Nous ne sommes pas allés plus loin pour le moment. Cette idée fait peut-être partie des pistes à explorer pour l'avenir.

Pour améliorer la prise en compte par les manuels des principes fondamentaux de la République, et notamment de l'égalité, il nous semble important de respecter des dispositions du code de l'éducation et, en particulier, l'article D. 311-5 qui fait obligation aux ministres de l'Éducation nationale de ne pas mettre en oeuvre des programmes avant un an après la date de publication desdits programmes. Cette période entre la publication des programmes et leur mise en oeuvre effective, et donc la date à partir de laquelle le manuel sera proposé au choix des enseignants, donne du temps à la réflexion, à l'appropriation des programmes et à leur bonne compréhension.

Par ailleurs, le contact qui a toujours existé entre les concepteurs de programmes et les éditeurs dans toutes les différentes phases d'élaboration de ces programmes peut incontestablement concourir à la bonne compréhension de ceux-ci.

Nous n'avons pas encore étudié cette question avec le CSP. Le ministère est prêt à prendre contact avec les éditeurs une fois que les propositions du conseil lui auront été transmises ; un tel contact nous apparaît en effet capital.

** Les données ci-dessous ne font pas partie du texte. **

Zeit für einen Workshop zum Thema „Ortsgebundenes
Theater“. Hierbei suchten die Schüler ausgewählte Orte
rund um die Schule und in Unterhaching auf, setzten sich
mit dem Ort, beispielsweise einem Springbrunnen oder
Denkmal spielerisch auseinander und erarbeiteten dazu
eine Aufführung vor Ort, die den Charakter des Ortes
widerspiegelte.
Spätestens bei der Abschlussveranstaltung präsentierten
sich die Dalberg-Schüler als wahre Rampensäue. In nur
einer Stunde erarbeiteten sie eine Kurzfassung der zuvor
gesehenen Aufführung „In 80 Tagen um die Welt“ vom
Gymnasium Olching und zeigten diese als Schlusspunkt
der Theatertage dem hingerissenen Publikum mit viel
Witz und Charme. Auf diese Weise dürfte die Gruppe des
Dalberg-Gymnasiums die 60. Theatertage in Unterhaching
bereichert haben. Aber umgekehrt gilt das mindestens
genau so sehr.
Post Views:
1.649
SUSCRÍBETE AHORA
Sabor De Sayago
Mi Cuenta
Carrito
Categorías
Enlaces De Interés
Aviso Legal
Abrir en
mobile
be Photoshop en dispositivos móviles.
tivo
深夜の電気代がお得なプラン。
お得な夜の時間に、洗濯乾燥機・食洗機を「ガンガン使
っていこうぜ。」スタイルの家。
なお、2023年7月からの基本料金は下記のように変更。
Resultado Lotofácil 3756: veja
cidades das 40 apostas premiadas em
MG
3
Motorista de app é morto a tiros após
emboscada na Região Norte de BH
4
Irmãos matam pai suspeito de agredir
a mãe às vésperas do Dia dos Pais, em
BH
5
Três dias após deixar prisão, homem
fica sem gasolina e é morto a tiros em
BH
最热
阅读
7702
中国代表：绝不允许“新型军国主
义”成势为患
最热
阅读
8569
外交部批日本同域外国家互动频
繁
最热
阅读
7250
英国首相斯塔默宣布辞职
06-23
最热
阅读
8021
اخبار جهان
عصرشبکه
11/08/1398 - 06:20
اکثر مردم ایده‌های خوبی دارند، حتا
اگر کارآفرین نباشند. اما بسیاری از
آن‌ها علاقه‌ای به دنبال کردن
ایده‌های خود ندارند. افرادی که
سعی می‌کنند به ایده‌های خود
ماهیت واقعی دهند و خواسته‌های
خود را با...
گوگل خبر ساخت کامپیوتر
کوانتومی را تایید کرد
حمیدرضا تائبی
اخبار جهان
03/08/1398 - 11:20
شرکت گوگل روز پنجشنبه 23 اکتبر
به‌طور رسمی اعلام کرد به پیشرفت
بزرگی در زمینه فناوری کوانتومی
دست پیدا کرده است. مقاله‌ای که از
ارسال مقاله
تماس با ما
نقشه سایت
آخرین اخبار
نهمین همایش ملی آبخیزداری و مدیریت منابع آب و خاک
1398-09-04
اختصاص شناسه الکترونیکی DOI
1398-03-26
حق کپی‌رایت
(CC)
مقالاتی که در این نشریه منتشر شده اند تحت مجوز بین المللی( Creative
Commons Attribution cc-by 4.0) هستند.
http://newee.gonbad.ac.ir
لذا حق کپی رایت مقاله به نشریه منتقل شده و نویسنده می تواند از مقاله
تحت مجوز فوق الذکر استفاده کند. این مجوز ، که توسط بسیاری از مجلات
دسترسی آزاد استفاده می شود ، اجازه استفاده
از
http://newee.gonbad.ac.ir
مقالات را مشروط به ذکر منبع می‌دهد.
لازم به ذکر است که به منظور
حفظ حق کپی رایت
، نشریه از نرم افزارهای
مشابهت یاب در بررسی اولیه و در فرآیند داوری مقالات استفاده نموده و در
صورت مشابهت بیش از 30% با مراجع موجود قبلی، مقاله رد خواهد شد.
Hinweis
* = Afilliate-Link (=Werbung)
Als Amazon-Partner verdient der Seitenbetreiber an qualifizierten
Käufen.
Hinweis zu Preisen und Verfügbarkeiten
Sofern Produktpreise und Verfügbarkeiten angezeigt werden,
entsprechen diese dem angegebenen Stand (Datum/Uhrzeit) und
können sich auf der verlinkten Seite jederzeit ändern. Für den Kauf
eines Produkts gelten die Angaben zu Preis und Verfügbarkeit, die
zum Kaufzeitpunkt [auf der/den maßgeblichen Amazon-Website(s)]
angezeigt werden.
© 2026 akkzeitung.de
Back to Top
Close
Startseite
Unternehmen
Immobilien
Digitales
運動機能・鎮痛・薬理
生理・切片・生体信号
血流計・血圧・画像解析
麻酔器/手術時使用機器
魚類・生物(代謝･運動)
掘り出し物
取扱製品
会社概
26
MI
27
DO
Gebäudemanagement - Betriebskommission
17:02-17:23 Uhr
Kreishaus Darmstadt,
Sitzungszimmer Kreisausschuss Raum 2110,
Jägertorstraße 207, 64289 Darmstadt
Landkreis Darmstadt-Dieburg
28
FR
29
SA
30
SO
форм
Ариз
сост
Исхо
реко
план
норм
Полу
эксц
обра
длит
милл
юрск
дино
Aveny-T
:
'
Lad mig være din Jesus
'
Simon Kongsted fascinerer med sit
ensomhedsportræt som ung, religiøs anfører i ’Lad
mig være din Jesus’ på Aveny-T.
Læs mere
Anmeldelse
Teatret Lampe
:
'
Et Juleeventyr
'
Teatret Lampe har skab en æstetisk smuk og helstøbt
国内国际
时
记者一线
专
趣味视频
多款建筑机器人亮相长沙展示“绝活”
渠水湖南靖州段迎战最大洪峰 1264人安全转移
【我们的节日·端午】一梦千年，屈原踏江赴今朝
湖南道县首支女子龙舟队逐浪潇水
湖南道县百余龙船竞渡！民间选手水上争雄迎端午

Enfin, au moment où s'élaborent les nouveaux programmes qui aboutiront à un renouvellement complet des contenus d'enseignement pour la scolarité obligatoire, on peut considérer que le moment est opportun pour renouveler le stock de manuels dont certains comportent beaucoup de stéréotypes. Nous pouvons raisonnablement espérer que cette nouvelle génération de manuels, prenant appui sur de nouveaux programmes qui intègrent mieux l'impératif d'égalité, permettra d'atteindre les objectifs que nous nous fixons.